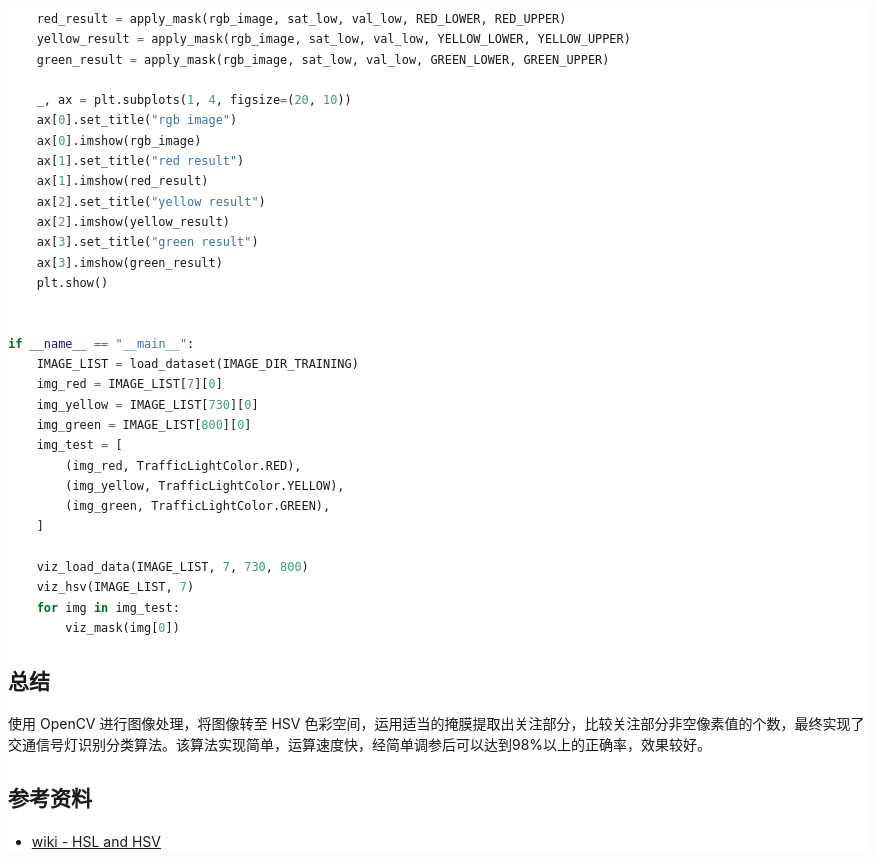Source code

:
 ```python
    red_result = apply_mask(rgb_image, sat_low, val_low, RED_LOWER, RED_UPPER)
    yellow_result = apply_mask(rgb_image, sat_low, val_low, YELLOW_LOWER, YELLOW_UPPER)
    green_result = apply_mask(rgb_image, sat_low, val_low, GREEN_LOWER, GREEN_UPPER)

    _, ax = plt.subplots(1, 4, figsize=(20, 10))
    ax[0].set_title("rgb image")
    ax[0].imshow(rgb_image)
    ax[1].set_title("red result")
    ax[1].imshow(red_result)
    ax[2].set_title("yellow result")
    ax[2].imshow(yellow_result)
    ax[3].set_title("green result")
    ax[3].imshow(green_result)
    plt.show()


if __name__ == "__main__":
    IMAGE_LIST = load_dataset(IMAGE_DIR_TRAINING)
    img_red = IMAGE_LIST[7][0]
    img_yellow = IMAGE_LIST[730][0]
    img_green = IMAGE_LIST[800][0]
    img_test = [
        (img_red, TrafficLightColor.RED),
        (img_yellow, TrafficLightColor.YELLOW),
        (img_green, TrafficLightColor.GREEN),
    ]

    viz_load_data(IMAGE_LIST, 7, 730, 800)
    viz_hsv(IMAGE_LIST, 7)
    for img in img_test:
        viz_mask(img[0])

```

## 总结

使用 OpenCV 进行图像处理，将图像转至 HSV 色彩空间，运用适当的掩膜提取出关注部分，比较关注部分非空像素值的个数，最终实现了交通信号灯识别分类算法。该算法实现简单，运算速度快，经简单调参后可以达到98%以上的正确率，效果较好。

## 参考资料

- [wiki - HSL and HSV](https://www.wikiwand.com/en/HSL%20and%20HSV)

▶ _WHAT YOU WILL DO_
Every line of the data above should be returned exactly, with the pictures removed.

▶ _WRITTEN ANSWER_
Source code

:
 ```python
    red_result = apply_mask(rgb_image, sat_low, val_low, RED_LOWER, RED_UPPER)
    yellow_result = apply_mask(rgb_image, sat_low, val_low, YELLOW_LOWER, YELLOW_UPPER)
    green_result = apply_mask(rgb_image, sat_low, val_low, GREEN_LOWER, GREEN_UPPER)

    _, ax = plt.subplots(1, 4, figsize=(20, 10))
    ax[0].set_title("rgb image")
    ax[0].imshow(rgb_image)
    ax[1].set_title("red result")
    ax[1].imshow(red_result)
    ax[2].set_title("yellow result")
    ax[2].imshow(yellow_result)
    ax[3].set_title("green result")
    ax[3].imshow(green_result)
    plt.show()


if __name__ == "__main__":
    IMAGE_LIST = load_dataset(IMAGE_DIR_TRAINING)
    img_red = IMAGE_LIST[7][0]
    img_yellow = IMAGE_LIST[730][0]
    img_green = IMAGE_LIST[800][0]
    img_test = [
        (img_red, TrafficLightColor.RED),
        (img_yellow, TrafficLightColor.YELLOW),
        (img_green, TrafficLightColor.GREEN),
    ]

    viz_load_data(IMAGE_LIST, 7, 730, 800)
    viz_hsv(IMAGE_LIST, 7)
    for img in img_test:
        viz_mask(img[0])

```

## 总结

使用 OpenCV 进行图像处理，将图像转至 HSV 色彩空间，运用适当的掩膜提取出关注部分，比较关注部分非空像素值的个数，最终实现了交通信号灯识别分类算法。该算法实现简单，运算速度快，经简单调参后可以达到98%以上的正确率，效果较好。

## 参考资料

- [wiki - HSL and HSV](https://www.wikiwand.com/en/HSL%20and%20HSV)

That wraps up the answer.